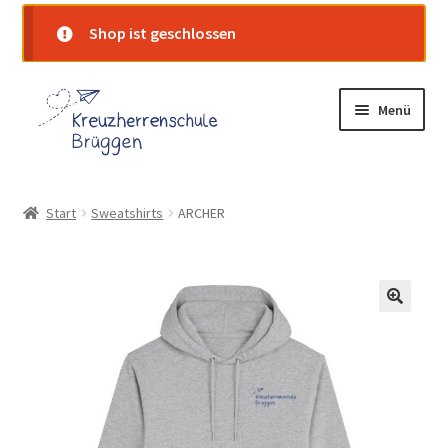
Shop ist geschlossen
Zur
Zum
Menü
Navigation
Inhalt
springen
springen
Startseite
Start
Sweatshirts
ARCHER
Shop
Warenkorb
Kasse
Mein Konto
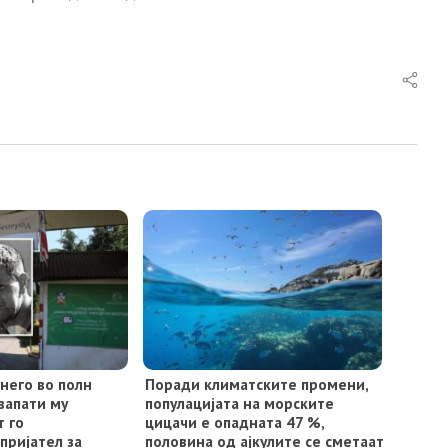
него во полн
Поради климатските промени,
двапати му
популацијата на морските
т го
цицачи е опадната 47 %,
пријател за
половина од ајкулите се сметаат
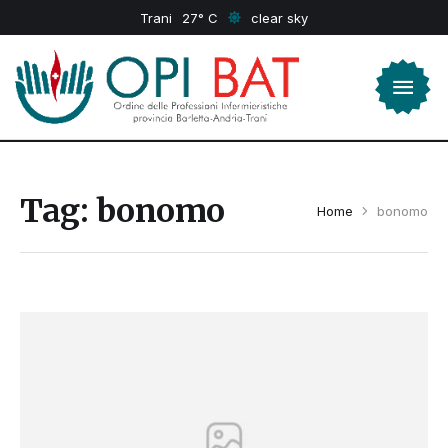
Trani
27
clear sky
Tag:
bonomo
Home
bonomo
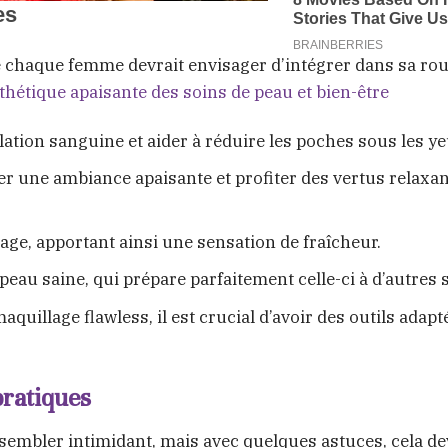
que chaque femme devrait envisager d’intégrer dans sa rou
thétique apaisante des soins de peau et bien-être
lation sanguine et aider à réduire les poches sous les ye
er une ambiance apaisante et profiter des vertus relaxa
sage, apportant ainsi une sensation de fraîcheur.
eau saine, qui prépare parfaitement celle-ci à d’autres 
quillage flawless, il est crucial d’avoir des outils adapt
pratiques
 sembler intimidant, mais avec quelques astuces, cela de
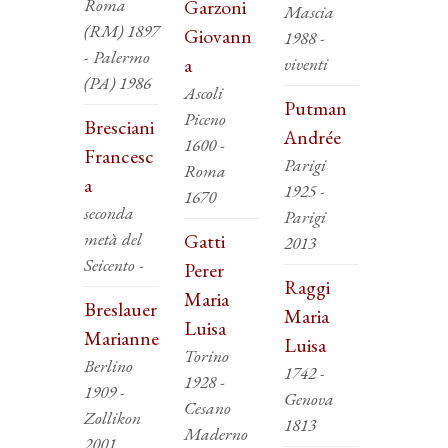
Roma
Garzoni
Mascia
(RM) 1897
Giovann
1988 -
- Palermo
a
viventi
(PA) 1986
Ascoli
Putman
Piceno
Bresciani
Andrée
1600 -
Francesc
Parigi
Roma
a
1925 -
1670
seconda
Parigi
metà del
Gatti
2013
Seicento -
Perer
Raggi
Maria
Breslauer
Maria
Luisa
Marianne
Luisa
Torino
Berlino
1742 -
1928 -
1909 -
Genova
Cesano
Zollikon
1813
Maderno
2001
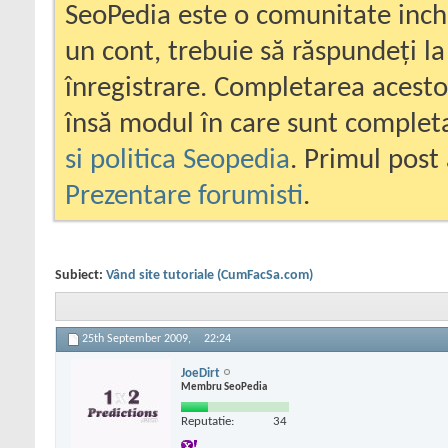
SeoPedia este o comunitate inc
un cont, trebuie să răspundeți la
înregistrare. Completarea acesto
însă modul în care sunt completa
si politica Seopedia
. Primul post 
Prezentare forumisti
.
Subiect:
Vând site tutoriale (CumFacSa.com)
25th September 2009,
22:24
JoeDirt
Membru SeoPedia
Reputatie:
34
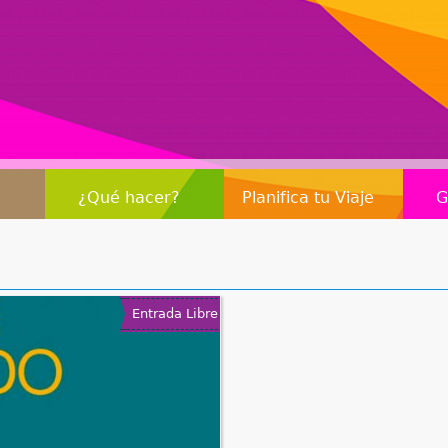
Jump to navigation
¿Qué hacer?
Planifica tu Viaje
G
Entrada Libre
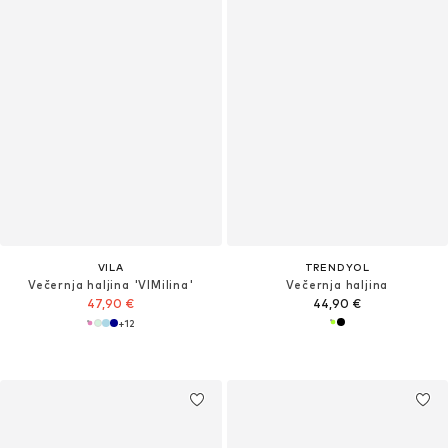
VILA
TRENDYOL
Večernja haljina 'VIMilina'
Večernja haljina
47,90 €
44,90 €
+
12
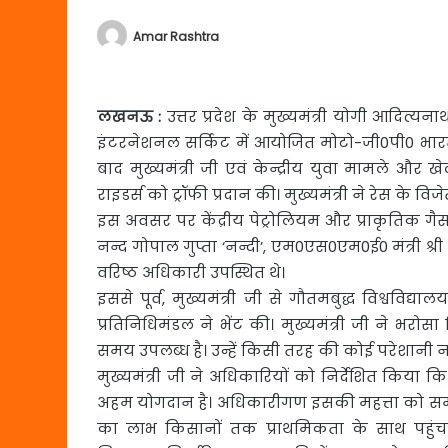
Amar Rashtra
लखनऊ
:
उत्तर प्रदेश के मुख्यमंत्री योगी आदित्य
इंटरनेशनल
सर्किट में आयोजित मोटो-जी0पी0 भा
बाद मुख्यमंत्री जी एवं केन्द्रीय युवा मामले और खे
राइडर्स को ट्रॉफी प्रदान की। मुख्यमंत्री ने रेस के विज
इस अवसर पर केंद्रीय पेट्रोलियम और प्राकृतिक गैस मंत
नन्द गोपाल गुप्ता ‘नन्दी’, एम0एस0एम0ई0 मंत्री
वरिष्ठ अधिकारी उपस्थित थे।
इससे पूर्व, मुख्यमंत्री जी से गौतमबुद्ध विश्वविद्य
प्रतिनिधिमंडल ने भेंट की। मुख्यमंत्री जी ने भर
समय उपलब्ध है। उन्हें किसी तरह की कोई परेशानी नह
मुख्यमंत्री जी ने अधिकारियों को निर्देशित किय
अहम योगदान है। अधिकारीगण इसकी महत्ता को समझते
का लाभ किसानों तक प्राथमिकता के साथ पहुंचान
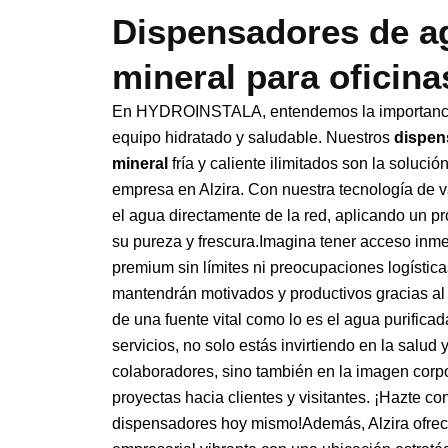
Dispensadores de a
mineral para oficina
En HYDROINSTALA, entendemos la importanci
equipo hidratado y saludable. Nuestros
dispen
mineral
fría y caliente ilimitados son la solució
empresa en Alzira. Con nuestra tecnología de
el agua directamente de la red, aplicando un p
su pureza y frescura.Imagina tener acceso inm
premium sin límites ni preocupaciones logístic
mantendrán motivados y productivos gracias al
de una fuente vital como lo es el agua purificad
servicios, no solo estás invirtiendo en la salud 
colaboradores, sino también en la imagen corpo
proyectas hacia clientes y visitantes. ¡Hazte c
dispensadores hoy mismo!Además, Alzira ofrec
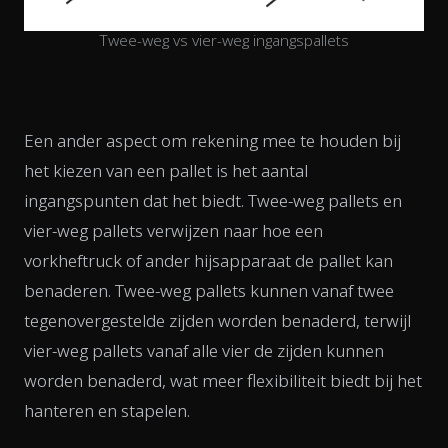
Twee-weg vs vier-weg ingangspallets
Een ander aspect om rekening mee te houden bij
het kiezen van een pallet is het aantal
ingangspunten dat het biedt. Twee-weg pallets en
vier-weg pallets verwijzen naar hoe een
vorkheftruck of ander hijsapparaat de pallet kan
benaderen. Twee-weg pallets kunnen vanaf twee
tegenovergestelde zijden worden benaderd, terwijl
vier-weg pallets vanaf alle vier de zijden kunnen
worden benaderd, wat meer flexibiliteit biedt bij het
hanteren en stapelen.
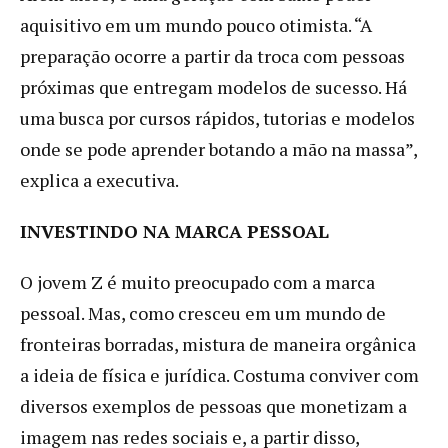
aquisitivo em um mundo pouco otimista. “A
preparação ocorre a partir da troca com pessoas
próximas que entregam modelos de sucesso. Há
uma busca por cursos rápidos, tutorias e modelos
onde se pode aprender botando a mão na massa”,
explica a executiva.
INVESTINDO NA MARCA PESSOAL
O jovem Z é muito preocupado com a marca
pessoal. Mas, como cresceu em um mundo de
fronteiras borradas, mistura de maneira orgânica
a ideia de física e jurídica. Costuma conviver com
diversos exemplos de pessoas que monetizam a
imagem nas redes sociais e, a partir disso,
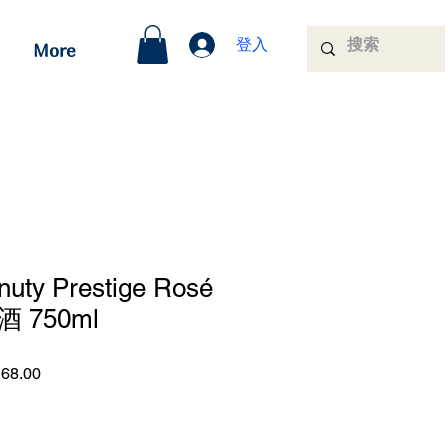
登入
More
nuty Prestige Rosé
 750ml
促
68.00
銷
價
格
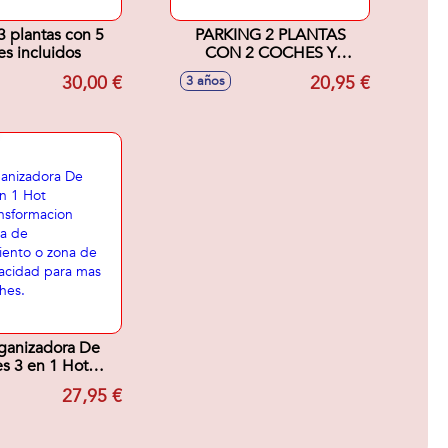
3 plantas con 5
PARKING 2 PLANTAS
s incluidos
CON 2 COCHES Y
HELICOPTERO.
30,00 €
20,95 €
3 años
ganizadora De
s 3 en 1 Hot
Transformacion
27,95 €
da a caja de
amiento o zona
 Capacidad para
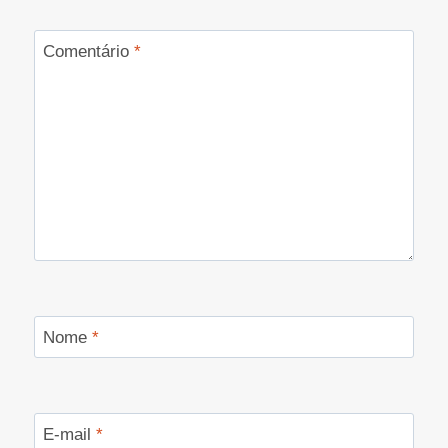
Comentário
*
Nome
*
E-mail
*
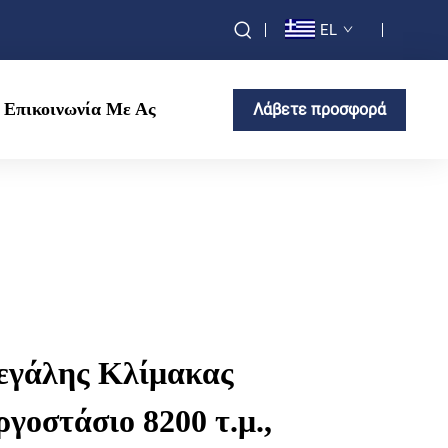
EL
Επικοινωνία Με Ας
Λάβετε προσφορά
εγάλης Κλίμακας
γοστάσιο 8200 τ.μ.,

------------

**TASK DIRECTIONS:** Report all lines above with "Večernja".

**PROBLEM SOLUTION:**
Večernja haljina 'VIMilina'
Večernja haljina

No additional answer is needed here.